# Post meal turkey suggestions before it's post meal!



## SurviveNthrive (May 20, 2010)

OK, this time I'm going to do it smart, rather than doing the usual stuff with the turkey, hot turkey sandwiches, turkey soup, I might do the same, but does anyone have any great ideas or even simple ideas on what to do with the carcass and meat for post big meal eating?
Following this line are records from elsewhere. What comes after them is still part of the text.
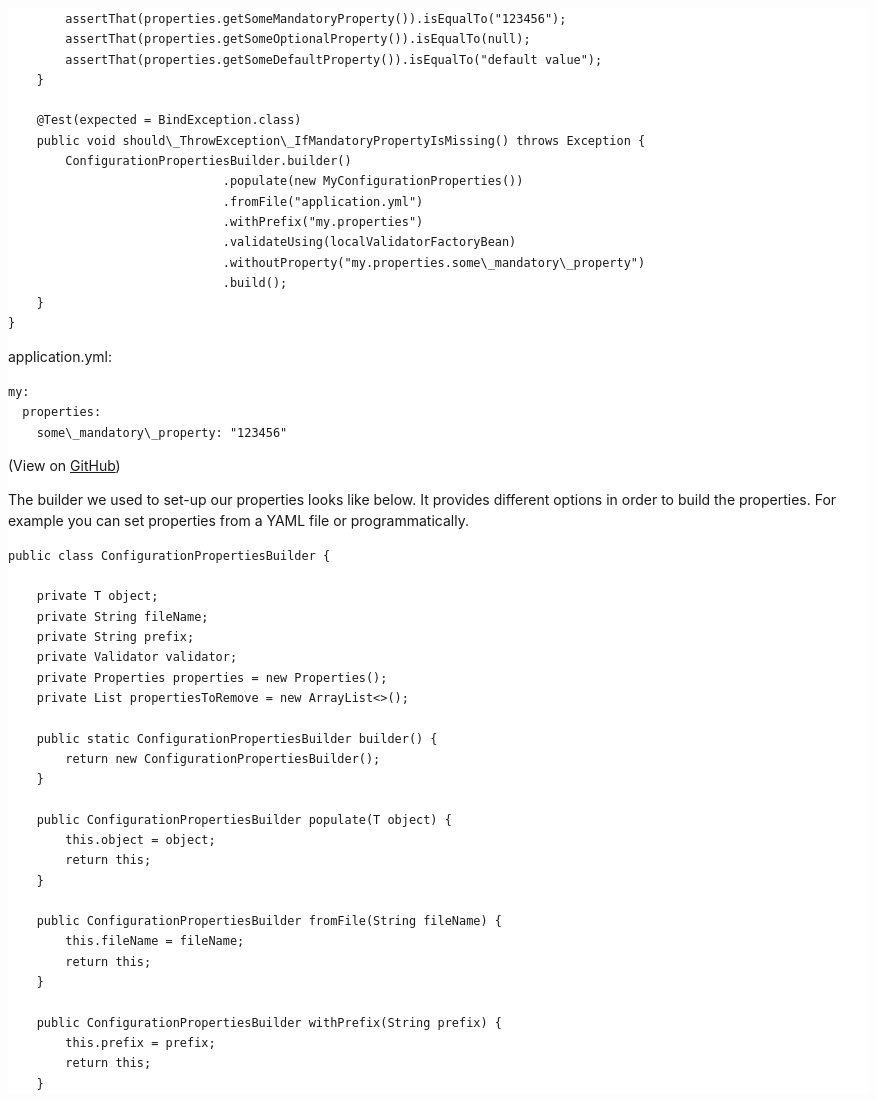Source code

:             assertThat(properties.getSomeMandatoryProperty()).isEqualTo("123456");
            assertThat(properties.getSomeOptionalProperty()).isEqualTo(null);
            assertThat(properties.getSomeDefaultProperty()).isEqualTo("default value");
        }
     
        @Test(expected = BindException.class)
        public void should\_ThrowException\_IfMandatoryPropertyIsMissing() throws Exception {
            ConfigurationPropertiesBuilder.builder()
                                  .populate(new MyConfigurationProperties())
                                  .fromFile("application.yml")
                                  .withPrefix("my.properties")
                                  .validateUsing(localValidatorFactoryBean)
                                  .withoutProperty("my.properties.some\_mandatory\_property")
                                  .build();
        }
    }

application.yml:

    my:
      properties:
        some\_mandatory\_property: "123456" 

(View on [GitHub](https://github.com/tuhrig/Testing_Configuration_Properties/blob/master/src/test/java/MyConfigurationPropertiesTest.java))

The builder we used to set-up our properties looks like below. It provides different options in order to build the properties. For example you can set properties from a YAML file or programmatically.

    public class ConfigurationPropertiesBuilder {
    
        private T object;
        private String fileName;
        private String prefix;
        private Validator validator;
        private Properties properties = new Properties();
        private List propertiesToRemove = new ArrayList<>();
    
        public static ConfigurationPropertiesBuilder builder() {
            return new ConfigurationPropertiesBuilder();
        }
    
        public ConfigurationPropertiesBuilder populate(T object) {
            this.object = object;
            return this;
        }
    
        public ConfigurationPropertiesBuilder fromFile(String fileName) {
            this.fileName = fileName;
            return this;
        }
    
        public ConfigurationPropertiesBuilder withPrefix(String prefix) {
            this.prefix = prefix;
            return this;
        }
    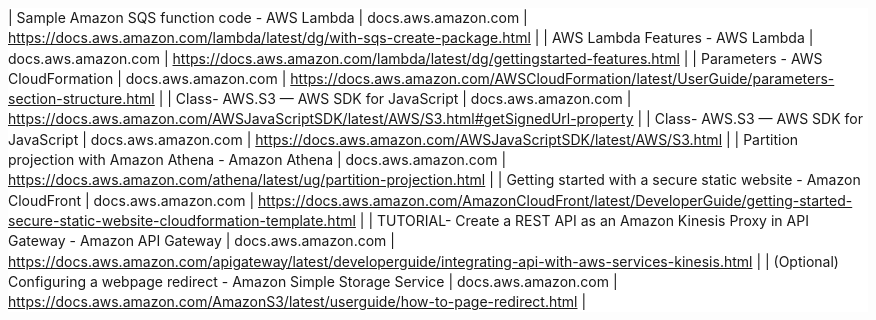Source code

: | Sample Amazon SQS function code - AWS Lambda                                                                                                                                                                                        | docs.aws.amazon.com                       | https://docs.aws.amazon.com/lambda/latest/dg/with-sqs-create-package.html                                                                                                                                                                                                                                                                |
| AWS Lambda Features - AWS Lambda                                                                                                                                                                                                    | docs.aws.amazon.com                       | https://docs.aws.amazon.com/lambda/latest/dg/gettingstarted-features.html                                                                                                                                                                                                                                                                |
| Parameters - AWS CloudFormation                                                                                                                                                                                                     | docs.aws.amazon.com                       | https://docs.aws.amazon.com/AWSCloudFormation/latest/UserGuide/parameters-section-structure.html                                                                                                                                                                                                                                         |
| Class- AWS.S3 — AWS SDK for JavaScript                                                                                                                                                                                              | docs.aws.amazon.com                       | https://docs.aws.amazon.com/AWSJavaScriptSDK/latest/AWS/S3.html#getSignedUrl-property                                                                                                                                                                                                                                                    |
| Class- AWS.S3 — AWS SDK for JavaScript                                                                                                                                                                                              | docs.aws.amazon.com                       | https://docs.aws.amazon.com/AWSJavaScriptSDK/latest/AWS/S3.html                                                                                                                                                                                                                                                                          |
| Partition projection with Amazon Athena - Amazon Athena                                                                                                                                                                             | docs.aws.amazon.com                       | https://docs.aws.amazon.com/athena/latest/ug/partition-projection.html                                                                                                                                                                                                                                                                   |
| Getting started with a secure static website - Amazon CloudFront                                                                                                                                                                    | docs.aws.amazon.com                       | https://docs.aws.amazon.com/AmazonCloudFront/latest/DeveloperGuide/getting-started-secure-static-website-cloudformation-template.html                                                                                                                                                                                                    |
| TUTORIAL- Create a REST API as an Amazon Kinesis Proxy in API Gateway - Amazon API Gateway                                                                                                                                          | docs.aws.amazon.com                       | https://docs.aws.amazon.com/apigateway/latest/developerguide/integrating-api-with-aws-services-kinesis.html                                                                                                                                                                                                                              |
| (Optional) Configuring a webpage redirect - Amazon Simple Storage Service                                                                                                                                                           | docs.aws.amazon.com                       | https://docs.aws.amazon.com/AmazonS3/latest/userguide/how-to-page-redirect.html                                                                                                                                                                                                                                                          |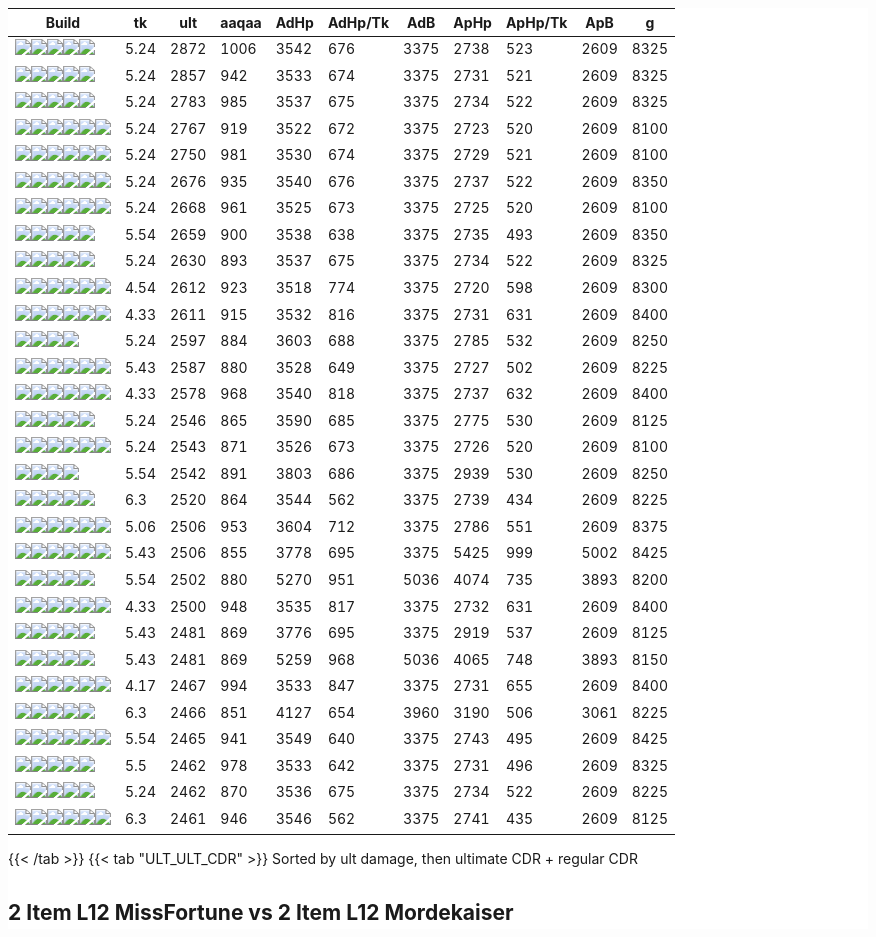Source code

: 



 Build |tk|ult|aaqaa|AdHp|AdHp/Tk|AdB|ApHp|ApHp/Tk|ApB|g
-|-|-|-|-|-|-|-|-|-|-
![](/item/3142.png)![](/item/3036.png)![](/item/1053.png)![](/item/1055.png)![](/item/1037.png)|5.24|2872|1006|3542|676|3375|2738|523|2609|8325
![](/item/3142.png)![](/item/6676.png)![](/item/1053.png)![](/item/1055.png)![](/item/1037.png)|5.24|2857|942|3533|674|3375|2731|521|2609|8325
![](/item/3142.png)![](/item/3033.png)![](/item/1053.png)![](/item/1055.png)![](/item/1037.png)|5.24|2783|985|3537|675|3375|2734|522|2609|8325
![](/item/6691.png)![](/item/6676.png)![](/item/1001.png)![](/item/1053.png)![](/item/1055.png)![](/item/1036.png)|5.24|2767|919|3522|672|3375|2723|520|2609|8100
![](/item/6691.png)![](/item/3036.png)![](/item/1001.png)![](/item/1053.png)![](/item/1055.png)![](/item/1036.png)|5.24|2750|981|3530|674|3375|2729|521|2609|8100
![](/item/3142.png)![](/item/6694.png)![](/item/1053.png)![](/item/1055.png)![](/item/1036.png)![](/item/1036.png)|5.24|2676|935|3540|676|3375|2737|522|2609|8350
![](/item/6691.png)![](/item/3033.png)![](/item/1001.png)![](/item/1053.png)![](/item/1055.png)![](/item/1036.png)|5.24|2668|961|3525|673|3375|2725|520|2609|8100
![](/item/3142.png)![](/item/6695.png)![](/item/1053.png)![](/item/1055.png)![](/item/1038.png)|5.54|2659|900|3538|638|3375|2735|493|2609|8350
![](/item/3142.png)![](/item/6696.png)![](/item/1053.png)![](/item/1055.png)![](/item/1037.png)|5.24|2630|893|3537|675|3375|2734|522|2609|8325
![](/item/6691.png)![](/item/6694.png)![](/item/1001.png)![](/item/1053.png)![](/item/1055.png)![](/item/1036.png)|4.54|2612|923|3518|774|3375|2720|598|2609|8300
![](/item/6676.png)![](/item/6675.png)![](/item/1001.png)![](/item/1053.png)![](/item/1055.png)![](/item/1036.png)|4.33|2611|915|3532|816|3375|2731|631|2609|8400
![](/item/3142.png)![](/item/3074.png)![](/item/1055.png)![](/item/1038.png)|5.24|2597|884|3603|688|3375|2785|532|2609|8250
![](/item/6691.png)![](/item/6695.png)![](/item/1001.png)![](/item/1053.png)![](/item/1055.png)![](/item/1037.png)|5.43|2587|880|3528|649|3375|2727|502|2609|8225
![](/item/6675.png)![](/item/3036.png)![](/item/1001.png)![](/item/1053.png)![](/item/1055.png)![](/item/1036.png)|4.33|2578|968|3540|818|3375|2737|632|2609|8400
![](/item/6691.png)![](/item/3074.png)![](/item/1001.png)![](/item/1055.png)![](/item/1037.png)|5.24|2546|865|3590|685|3375|2775|530|2609|8125
![](/item/6691.png)![](/item/6696.png)![](/item/1001.png)![](/item/1053.png)![](/item/1055.png)![](/item/1036.png)|5.24|2543|871|3526|673|3375|2726|520|2609|8100
![](/item/3142.png)![](/item/3072.png)![](/item/1055.png)![](/item/1038.png)|5.54|2542|891|3803|686|3375|2939|530|2609|8250
![](/item/3142.png)![](/item/3004.png)![](/item/1053.png)![](/item/1055.png)![](/item/1037.png)|6.3|2520|864|3544|562|3375|2739|434|2609|8225
![](/item/3074.png)![](/item/3036.png)![](/item/1001.png)![](/item/1055.png)![](/item/1037.png)![](/item/1036.png)|5.06|2506|953|3604|712|3375|2786|551|2609|8375
![](/item/6691.png)![](/item/3156.png)![](/item/1001.png)![](/item/1053.png)![](/item/1055.png)![](/item/1037.png)|5.43|2506|855|3778|695|3375|5425|999|5002|8425
![](/item/3142.png)![](/item/6673.png)![](/item/1055.png)![](/item/1038.png)![](/item/1036.png)|5.54|2502|880|5270|951|5036|4074|735|3893|8200
![](/item/3033.png)![](/item/6675.png)![](/item/1001.png)![](/item/1053.png)![](/item/1055.png)![](/item/1036.png)|4.33|2500|948|3535|817|3375|2732|631|2609|8400
![](/item/6691.png)![](/item/3072.png)![](/item/1001.png)![](/item/1055.png)![](/item/1037.png)|5.43|2481|869|3776|695|3375|2919|537|2609|8125
![](/item/6691.png)![](/item/6673.png)![](/item/1001.png)![](/item/1055.png)![](/item/1038.png)|5.43|2481|869|5259|968|5036|4065|748|3893|8150
![](/item/3036.png)![](/item/3031.png)![](/item/1001.png)![](/item/1053.png)![](/item/1055.png)![](/item/1036.png)|4.17|2467|994|3533|847|3375|2731|655|2609|8400
![](/item/3142.png)![](/item/3814.png)![](/item/1053.png)![](/item/1055.png)![](/item/1037.png)|6.3|2466|851|4127|654|3960|3190|506|3061|8225
![](/item/3004.png)![](/item/3036.png)![](/item/1001.png)![](/item/1053.png)![](/item/1055.png)![](/item/1037.png)|5.54|2465|941|3549|640|3375|2743|495|2609|8425
![](/item/3142.png)![](/item/3095.png)![](/item/1053.png)![](/item/1055.png)![](/item/1037.png)|5.5|2462|978|3533|642|3375|2731|496|2609|8325
![](/item/3142.png)![](/item/3508.png)![](/item/1053.png)![](/item/1055.png)![](/item/1037.png)|5.24|2462|870|3536|675|3375|2734|522|2609|8225
![](/item/3036.png)![](/item/6695.png)![](/item/1001.png)![](/item/1053.png)![](/item/1055.png)![](/item/1037.png)|6.3|2461|946|3546|562|3375|2741|435|2609|8125
{{< /tab >}}
{{< tab "ULT_ULT_CDR" >}}
Sorted by ult damage, then ultimate CDR + regular CDR
## 2 Item L12 MissFortune vs 2 Item L12 Mordekaiser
I'm asking now so I can buy what I might need before I need it.


----------



## The_Blob (Dec 24, 2008)

:dunno: make a large Pot Pie with the leftover turkey, gravy, & vegetables?


----------



## PopPop (Sep 14, 2010)

I know you mentioned turkey soup, but this is always a part of our plan. We buy the biggest turkey we can find, have our dinner and then make a great big pot of turkey and rice soup to be canned and added to our preps.


----------



## BizzyB (Dec 10, 2010)

We make enchiladas with leftover turkey. Saute down some onions, add turkey and cilantro. This plus some sour cream and jack cheese/or "Mexican Blend" of cheeses goes in the tortillas; topped with a nice verde sauce and more cheese. 

And now I'm hungry...


----------



## ComputerGuy (Dec 10, 2010)

Are you raising your own turkeys or buying?


----------